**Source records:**
───
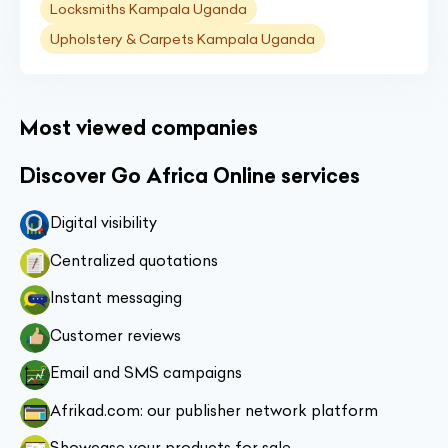
Locksmiths Kampala Uganda
Upholstery & Carpets Kampala Uganda
Most viewed companies
Discover Go Africa Online services
Digital visibility
Centralized quotations
Instant messaging
Customer reviews
Email and SMS campaigns
Afrikad.com: our publisher network platform
Showcase your products for sale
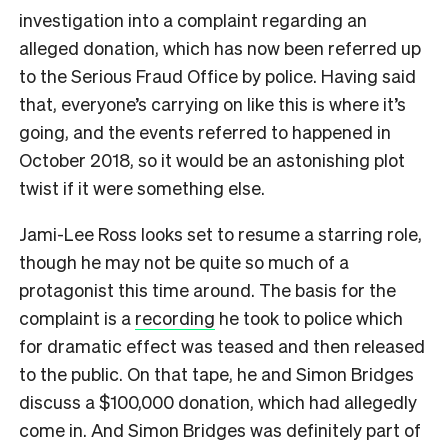
investigation into a complaint regarding an
alleged donation, which has now been referred up
to the Serious Fraud Office by police. Having said
that, everyone’s carrying on like this is where it’s
going, and the events referred to happened in
October 2018, so it would be an astonishing plot
twist if it were something else.
Jami-Lee Ross looks set to resume a starring role,
though he may not be quite so much of a
protagonist this time around. The basis for the
complaint is a
recording
he took to police which
for dramatic effect was teased and then released
to the public. On that tape, he and Simon Bridges
discuss a $100,000 donation, which had allegedly
come in. And Simon Bridges was definitely part of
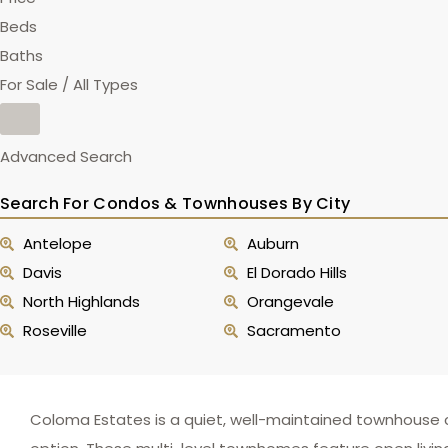
Beds
Baths
For Sale / All Types
Advanced Search
Search For Condos & Townhouses By City
Antelope
Auburn
Davis
El Dorado Hills
North Highlands
Orangevale
Roseville
Sacramento
Coloma Estates is a quiet, well-maintained townhouse c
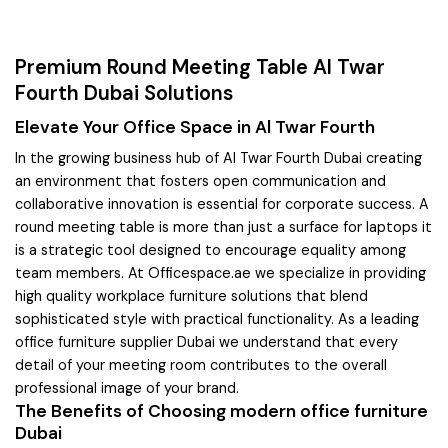
Premium Round Meeting Table Al Twar
Fourth Dubai Solutions
Elevate Your Office Space in Al Twar Fourth
In the growing business hub of Al Twar Fourth Dubai creating
an environment that fosters open communication and
collaborative innovation is essential for corporate success. A
round meeting table is more than just a surface for laptops it
is a strategic tool designed to encourage equality among
team members. At Officespace.ae we specialize in providing
high quality workplace furniture solutions that blend
sophisticated style with practical functionality. As a leading
office furniture supplier Dubai we understand that every
detail of your meeting room contributes to the overall
professional image of your brand.
The Benefits of Choosing modern office furniture
Dubai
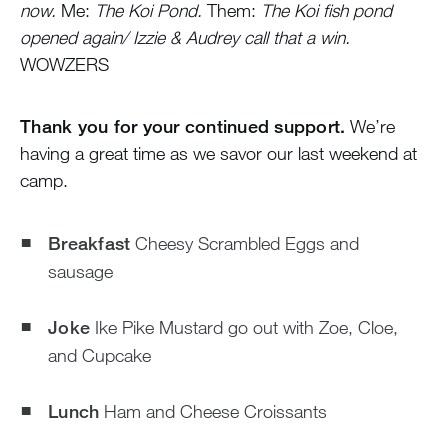
now.
Me:
The Koi Pond.
Them:
The Koi fish pond
opened again/ Izzie & Audrey call that a win.
WOWZERS
Thank you for your continued support.
We’re
having a great time as we savor our last weekend at
camp.
Breakfast
Cheesy Scrambled Eggs and
sausage
Joke
Ike Pike Mustard go out with Zoe, Cloe,
and Cupcake
Lunch
Ham and Cheese Croissants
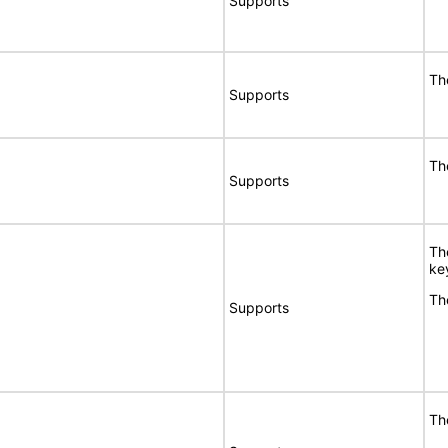
Supports
Th
Supports
Th
Supports
Th
ke
Th
Supports
Th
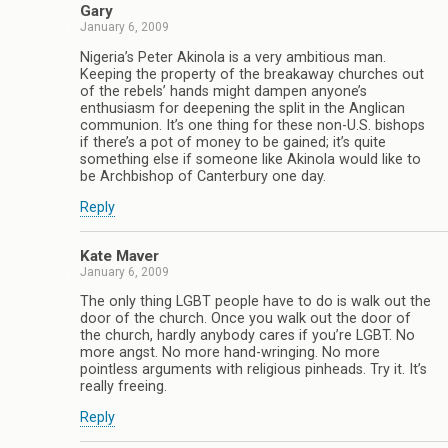
Gary
January 6, 2009
Nigeria’s Peter Akinola is a very ambitious man.
Keeping the property of the breakaway churches out
of the rebels’ hands might dampen anyone’s
enthusiasm for deepening the split in the Anglican
communion. It’s one thing for these non-U.S. bishops
if there’s a pot of money to be gained; it’s quite
something else if someone like Akinola would like to
be Archbishop of Canterbury one day.
Reply
Kate Maver
January 6, 2009
The only thing LGBT people have to do is walk out the
door of the church. Once you walk out the door of
the church, hardly anybody cares if you’re LGBT. No
more angst. No more hand-wringing. No more
pointless arguments with religious pinheads. Try it. It’s
really freeing.
Reply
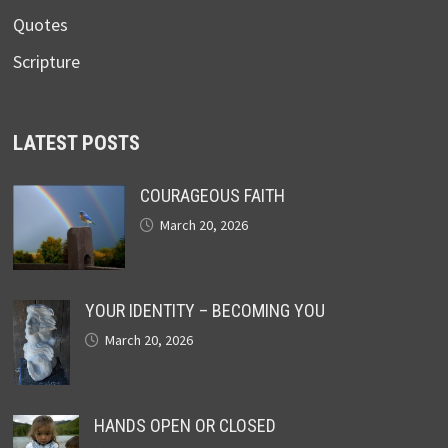
Quotes
Scripture
LATEST POSTS
COURAGEOUS FAITH
March 20, 2026
YOUR IDENTITY – BECOMING YOU
March 20, 2026
HANDS OPEN OR CLOSED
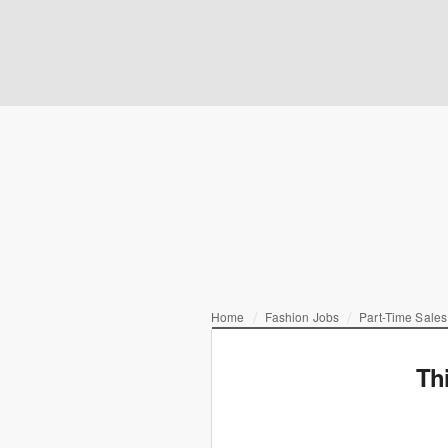
Home
Fashion Jobs
Part-Time Sales
Th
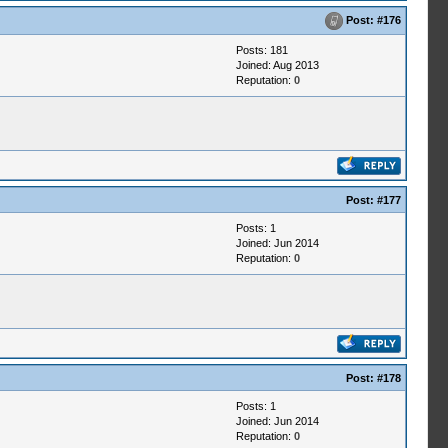
Post:
#176
Posts: 181
Joined: Aug 2013
Reputation:
0
Post:
#177
Posts: 1
Joined: Jun 2014
Reputation:
0
Post:
#178
Posts: 1
Joined: Jun 2014
Reputation:
0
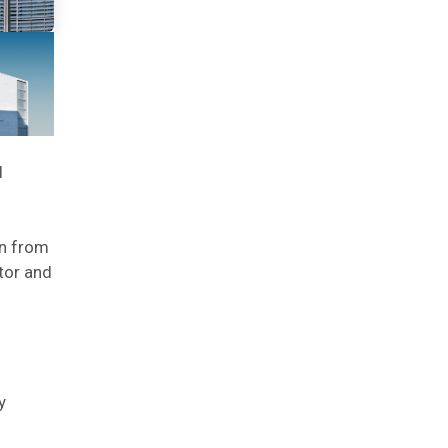
l
on from
tor and
y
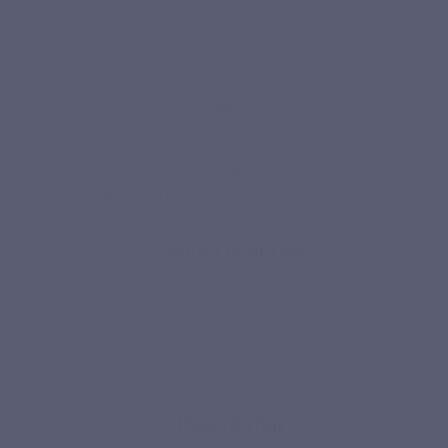
Energy
he
Vitamins B2 and B12 contribute to the reduction of
Vit
fatigue.
ecure payment
Product qualities
ble
No preservatives, no p
Description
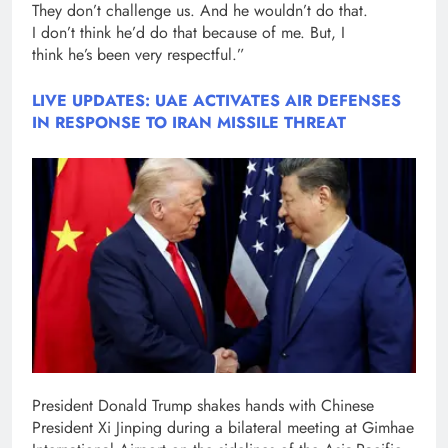
They don’t challenge us. And he wouldn’t do that.
I don’t think he’d do that because of me. But, I
think he’s been very respectful.”
LIVE UPDATES: UAE ACTIVATES AIR DEFENSES
IN RESPONSE TO IRAN MISSILE THREAT
President Donald Trump shakes hands with Chinese
President Xi Jinping during a bilateral meeting at Gimhae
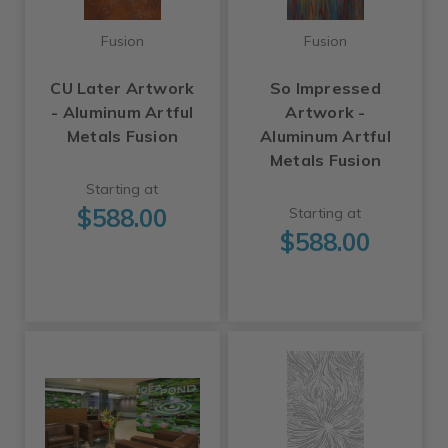
Fusion
Fusion
CU Later Artwork
So Impressed
- Aluminum Artful
Artwork -
Metals Fusion
Aluminum Artful
Metals Fusion
Starting at
$588.00
Starting at
$588.00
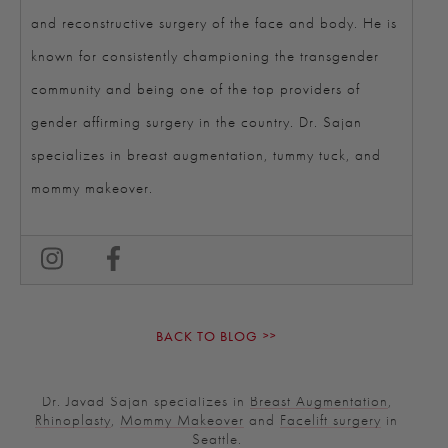
and reconstructive surgery of the face and body. He is
known for consistently championing the transgender
community and being one of the top providers of
gender affirming surgery in the country. Dr. Sajan
specializes in breast augmentation, tummy tuck, and
mommy makeover.
BACK TO BLOG
Dr. Javad Sajan specializes in
Breast Augmentation
,
Rhinoplasty
,
Mommy Makeover
and
Facelift surgery
in
Seattle.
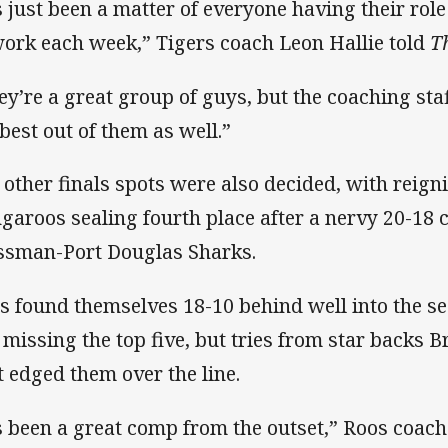
’s just been a matter of everyone having their rol
work each week,” Tigers coach Leon Hallie told
T
ey’re a great group of guys, but the coaching staf
 best out of them as well.”
 other finals spots were also decided, with reig
garoos sealing fourth place after a nervy 20-18
sman-Port Douglas Sharks.
s found themselves 18-10 behind well into the s
e missing the top five, but tries from star backs 
t edged them over the line.
’s been a great comp from the outset,” Roos coac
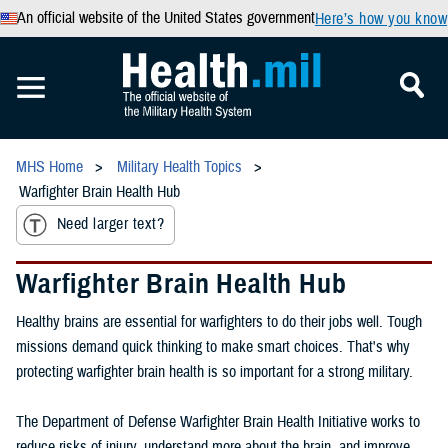
An official website of the United States government
Here’s how you know
MHS Home
Military Health Topics
Warfighter Brain Health Hub
Need larger text?
Warfighter Brain Health Hub
Healthy brains are essential for warfighters to do their jobs well. Tough
missions demand quick thinking to make smart choices. That's why
protecting warfighter brain health is so important for a strong military.
The Department of Defense Warfighter Brain Health Initiative works to
reduce risks of injury, understand more about the brain, and improve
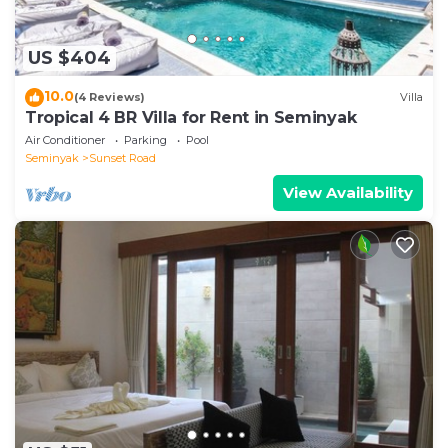
US $404
10.0
(4 Reviews)
Villa
Tropical 4 BR Villa for Rent in Seminyak
Air Conditioner
Parking
Pool
Seminyak
Sunset Road
View Availability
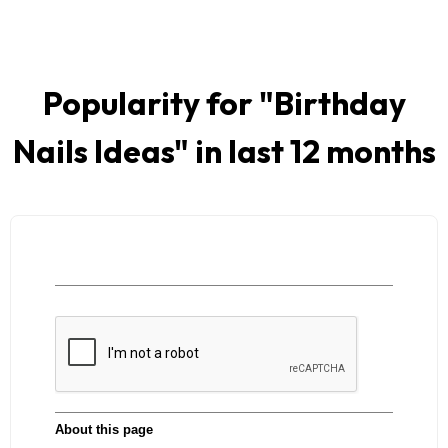
Popularity for "
Birthday
Nails Ideas
" in last 12 months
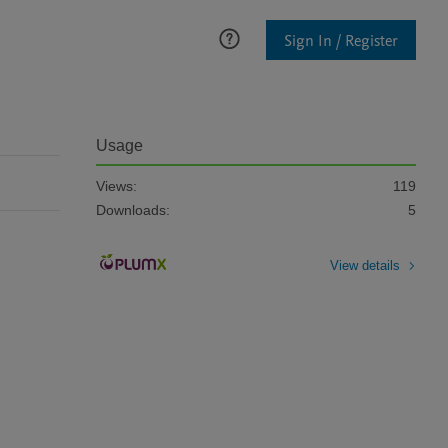
Sign In / Register
Usage
Views:
119
Downloads:
5
View details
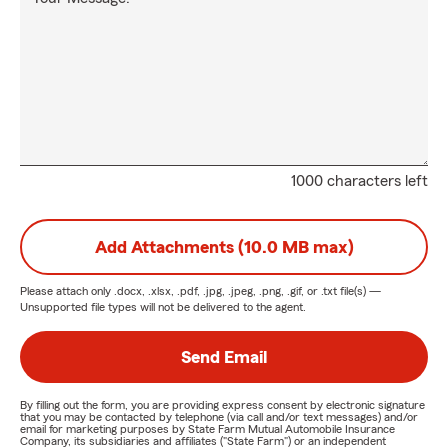
1000 characters left
Add Attachments (10.0 MB max)
Please attach only
.docx, .xlsx, .pdf, .jpg, .jpeg, .png, .gif, or .txt
file(s) —
Unsupported file types will not be delivered to the agent.
Send Email
By filling out the form, you are providing express consent by electronic signature
that you may be contacted by telephone (via call and/or text messages) and/or
email for marketing purposes by State Farm Mutual Automobile Insurance
Company, its subsidiaries and affiliates ("State Farm") or an independent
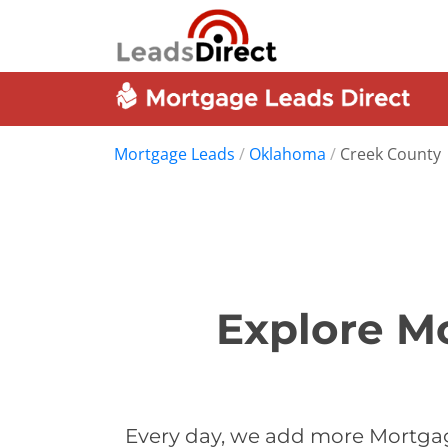
Mortgage Leads
/
Oklahoma
/
Creek County
Explore M
Every day, we add more Mortgag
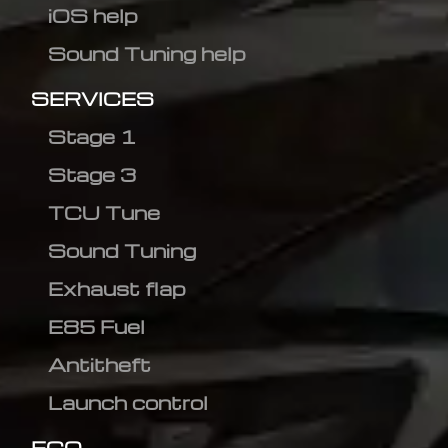
iOS help
Sound Tuning help
SERVICES
Stage 1
Stage 3
TCU Tune
Sound Tuning
Exhaust flap
E85 Fuel
Antitheft
Launch control
ECO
───
**Directive:**
Print exactly the lines above that run from the one with "COURAGEOUS FAITH" down to the one with "specializes in breast", and omit the pictures.

**Your solution:**
COURAGEOUS FAITH
March 20, 2026
YOUR IDENTITY – BECOMING YOU
March 20, 2026
HANDS OPEN OR CLOSED
Home
Fashion Jobs
Part-Time Sales
Th
Post:
#176
Posts: 181
Joined: Aug 2013
Reputation:
0
Post:
#177
Posts: 1
Joined: Jun 2014
Reputation:
0
Post:
#178
Posts: 1
Joined: Jun 2014
Reputation:
0
l
on from
tor and
y
Energy
he
Vitamins B2 and B12 contribute to the reduction of
Vit
fatigue.
ecure payment
Product qualities
ble
No preservatives, no p
Description
They don’t challenge us. And he wouldn’t do that.
I don’t think he’d do that because of me. But, I
think he’s been very respectful.”
LIVE UPDATES: UAE ACTIVATES AIR DEFENSES
IN RESPONSE TO IRAN MISSILE THREAT
President Donald Trump shakes hands with Chinese
President Xi Jinping during a bilateral meeting at Gimhae
Fusion
Fusion
CU Later Artwork
So Impressed
- Aluminum Artful
Artwork -
Metals Fusion
Aluminum Artful
Metals Fusion
Starting at
$588.00
Starting at
$588.00
and reconstructive surgery of the face and body. He is
known for consistently championing the transgender
community and being one of the top providers of
gender affirming surgery in the country. Dr. Sajan
specializes in breast augmentation, tummy tuck, and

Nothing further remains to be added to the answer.